Dataset excerpts:
========================================================================

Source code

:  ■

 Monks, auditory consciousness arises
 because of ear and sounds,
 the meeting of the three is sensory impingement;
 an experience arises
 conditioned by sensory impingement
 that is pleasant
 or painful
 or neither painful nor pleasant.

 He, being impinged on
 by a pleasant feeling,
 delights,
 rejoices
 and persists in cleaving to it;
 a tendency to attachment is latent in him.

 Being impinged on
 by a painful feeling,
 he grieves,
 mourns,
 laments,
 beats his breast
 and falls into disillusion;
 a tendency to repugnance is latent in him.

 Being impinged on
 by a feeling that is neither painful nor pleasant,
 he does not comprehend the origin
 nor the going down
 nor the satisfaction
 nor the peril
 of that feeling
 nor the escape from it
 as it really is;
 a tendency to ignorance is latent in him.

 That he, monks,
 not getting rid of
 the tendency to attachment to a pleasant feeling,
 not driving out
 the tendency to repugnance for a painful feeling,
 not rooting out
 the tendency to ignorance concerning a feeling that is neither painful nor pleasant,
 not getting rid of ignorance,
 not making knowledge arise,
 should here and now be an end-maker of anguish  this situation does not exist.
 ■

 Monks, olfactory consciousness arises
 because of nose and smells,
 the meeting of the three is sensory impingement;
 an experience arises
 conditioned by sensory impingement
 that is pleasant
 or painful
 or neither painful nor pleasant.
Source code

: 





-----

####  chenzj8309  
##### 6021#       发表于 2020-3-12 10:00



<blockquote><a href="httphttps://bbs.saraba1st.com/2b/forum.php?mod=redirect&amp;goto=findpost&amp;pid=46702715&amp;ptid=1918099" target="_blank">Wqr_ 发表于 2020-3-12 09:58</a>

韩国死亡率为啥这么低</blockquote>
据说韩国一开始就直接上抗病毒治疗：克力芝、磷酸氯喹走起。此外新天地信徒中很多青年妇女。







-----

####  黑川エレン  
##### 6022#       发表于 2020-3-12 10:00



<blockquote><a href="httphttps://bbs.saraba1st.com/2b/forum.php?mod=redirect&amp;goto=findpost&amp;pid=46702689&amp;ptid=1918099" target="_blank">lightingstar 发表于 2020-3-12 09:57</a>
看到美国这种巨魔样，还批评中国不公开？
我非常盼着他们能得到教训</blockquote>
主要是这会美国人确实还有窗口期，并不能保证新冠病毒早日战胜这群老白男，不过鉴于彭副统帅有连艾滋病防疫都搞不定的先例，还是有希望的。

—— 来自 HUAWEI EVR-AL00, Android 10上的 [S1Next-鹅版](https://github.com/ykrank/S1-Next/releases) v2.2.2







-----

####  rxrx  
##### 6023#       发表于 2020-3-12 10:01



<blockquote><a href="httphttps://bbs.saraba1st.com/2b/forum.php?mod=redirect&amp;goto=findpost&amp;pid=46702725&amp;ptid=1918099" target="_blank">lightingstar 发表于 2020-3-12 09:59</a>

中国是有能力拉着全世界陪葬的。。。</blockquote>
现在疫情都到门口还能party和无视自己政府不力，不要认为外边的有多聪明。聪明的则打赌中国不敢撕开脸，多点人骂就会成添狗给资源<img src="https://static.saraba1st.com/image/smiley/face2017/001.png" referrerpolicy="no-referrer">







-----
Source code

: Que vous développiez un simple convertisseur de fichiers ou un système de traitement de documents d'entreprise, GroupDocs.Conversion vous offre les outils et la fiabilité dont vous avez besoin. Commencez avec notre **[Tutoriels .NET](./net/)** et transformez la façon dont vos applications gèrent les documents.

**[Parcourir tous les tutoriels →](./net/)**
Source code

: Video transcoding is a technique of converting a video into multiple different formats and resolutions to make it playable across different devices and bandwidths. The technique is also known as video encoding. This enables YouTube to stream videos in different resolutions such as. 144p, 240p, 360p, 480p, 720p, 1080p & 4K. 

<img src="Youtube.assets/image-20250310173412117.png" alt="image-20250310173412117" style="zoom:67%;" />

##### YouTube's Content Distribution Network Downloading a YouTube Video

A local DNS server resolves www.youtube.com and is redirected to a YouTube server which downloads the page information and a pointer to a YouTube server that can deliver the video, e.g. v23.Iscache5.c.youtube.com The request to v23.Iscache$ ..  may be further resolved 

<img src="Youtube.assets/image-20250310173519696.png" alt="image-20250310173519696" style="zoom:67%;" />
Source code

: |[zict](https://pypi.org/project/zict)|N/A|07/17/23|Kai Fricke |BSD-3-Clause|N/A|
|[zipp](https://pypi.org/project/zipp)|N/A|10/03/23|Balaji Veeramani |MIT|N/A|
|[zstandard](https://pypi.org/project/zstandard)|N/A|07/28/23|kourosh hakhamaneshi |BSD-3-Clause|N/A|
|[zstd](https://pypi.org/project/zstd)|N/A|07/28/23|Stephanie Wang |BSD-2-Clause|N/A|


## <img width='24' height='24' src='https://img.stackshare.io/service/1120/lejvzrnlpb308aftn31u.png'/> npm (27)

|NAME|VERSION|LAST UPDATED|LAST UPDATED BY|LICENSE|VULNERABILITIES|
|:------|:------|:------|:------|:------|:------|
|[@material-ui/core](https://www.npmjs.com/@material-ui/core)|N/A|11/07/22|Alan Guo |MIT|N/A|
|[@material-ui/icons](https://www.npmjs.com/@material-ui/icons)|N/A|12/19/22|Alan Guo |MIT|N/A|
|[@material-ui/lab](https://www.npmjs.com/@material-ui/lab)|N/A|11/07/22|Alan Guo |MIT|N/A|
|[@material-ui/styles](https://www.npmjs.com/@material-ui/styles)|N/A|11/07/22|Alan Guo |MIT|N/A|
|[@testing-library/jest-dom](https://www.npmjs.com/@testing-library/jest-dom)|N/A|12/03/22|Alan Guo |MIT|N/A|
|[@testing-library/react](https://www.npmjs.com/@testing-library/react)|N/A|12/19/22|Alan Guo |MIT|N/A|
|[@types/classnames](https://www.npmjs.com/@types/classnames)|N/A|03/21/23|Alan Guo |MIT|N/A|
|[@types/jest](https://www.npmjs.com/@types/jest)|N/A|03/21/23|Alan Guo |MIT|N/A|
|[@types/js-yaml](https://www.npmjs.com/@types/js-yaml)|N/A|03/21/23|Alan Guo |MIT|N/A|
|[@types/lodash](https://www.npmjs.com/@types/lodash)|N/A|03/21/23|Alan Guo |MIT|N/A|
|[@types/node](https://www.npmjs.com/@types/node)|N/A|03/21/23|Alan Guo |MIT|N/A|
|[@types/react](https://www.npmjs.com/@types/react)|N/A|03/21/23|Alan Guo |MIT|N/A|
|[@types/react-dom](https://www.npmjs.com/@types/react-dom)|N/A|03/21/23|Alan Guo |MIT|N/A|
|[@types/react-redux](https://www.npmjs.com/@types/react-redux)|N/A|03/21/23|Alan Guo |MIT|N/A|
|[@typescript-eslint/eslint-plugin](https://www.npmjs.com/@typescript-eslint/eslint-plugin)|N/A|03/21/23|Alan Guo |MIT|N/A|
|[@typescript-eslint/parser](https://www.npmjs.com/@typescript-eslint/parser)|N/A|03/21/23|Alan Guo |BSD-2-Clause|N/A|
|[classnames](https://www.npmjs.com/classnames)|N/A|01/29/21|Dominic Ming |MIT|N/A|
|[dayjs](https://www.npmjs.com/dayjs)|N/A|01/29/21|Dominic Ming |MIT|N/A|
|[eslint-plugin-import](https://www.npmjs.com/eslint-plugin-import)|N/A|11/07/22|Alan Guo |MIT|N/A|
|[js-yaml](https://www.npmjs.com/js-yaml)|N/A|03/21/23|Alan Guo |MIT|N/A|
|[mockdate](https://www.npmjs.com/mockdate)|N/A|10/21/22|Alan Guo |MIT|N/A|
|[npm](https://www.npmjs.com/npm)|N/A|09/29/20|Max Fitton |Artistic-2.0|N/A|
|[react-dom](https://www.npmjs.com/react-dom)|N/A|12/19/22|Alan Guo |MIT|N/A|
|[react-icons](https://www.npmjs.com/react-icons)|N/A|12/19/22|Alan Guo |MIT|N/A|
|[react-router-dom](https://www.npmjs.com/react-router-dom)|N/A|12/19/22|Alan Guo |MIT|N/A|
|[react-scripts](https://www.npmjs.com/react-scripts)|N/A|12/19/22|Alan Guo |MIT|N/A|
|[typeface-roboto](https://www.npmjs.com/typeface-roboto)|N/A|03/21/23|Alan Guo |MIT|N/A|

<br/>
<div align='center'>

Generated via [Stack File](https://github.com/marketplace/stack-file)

========================================================================

■ **REQUEST**
Please, from the entries above, set down exactly the lines from the one containing "he does not comprehend the origin" through the one containing "not driving out", and only those.

■ **TASK RESULT**
 he does not comprehend the origin
 nor the going down
 nor the satisfaction
 nor the peril
 of that feeling
 nor the escape from it
 as it really is;
 a tendency to ignorance is latent in him.

 That he, monks,
 not getting rid of
 the tendency to attachment to a pleasant feeling,
 not driving out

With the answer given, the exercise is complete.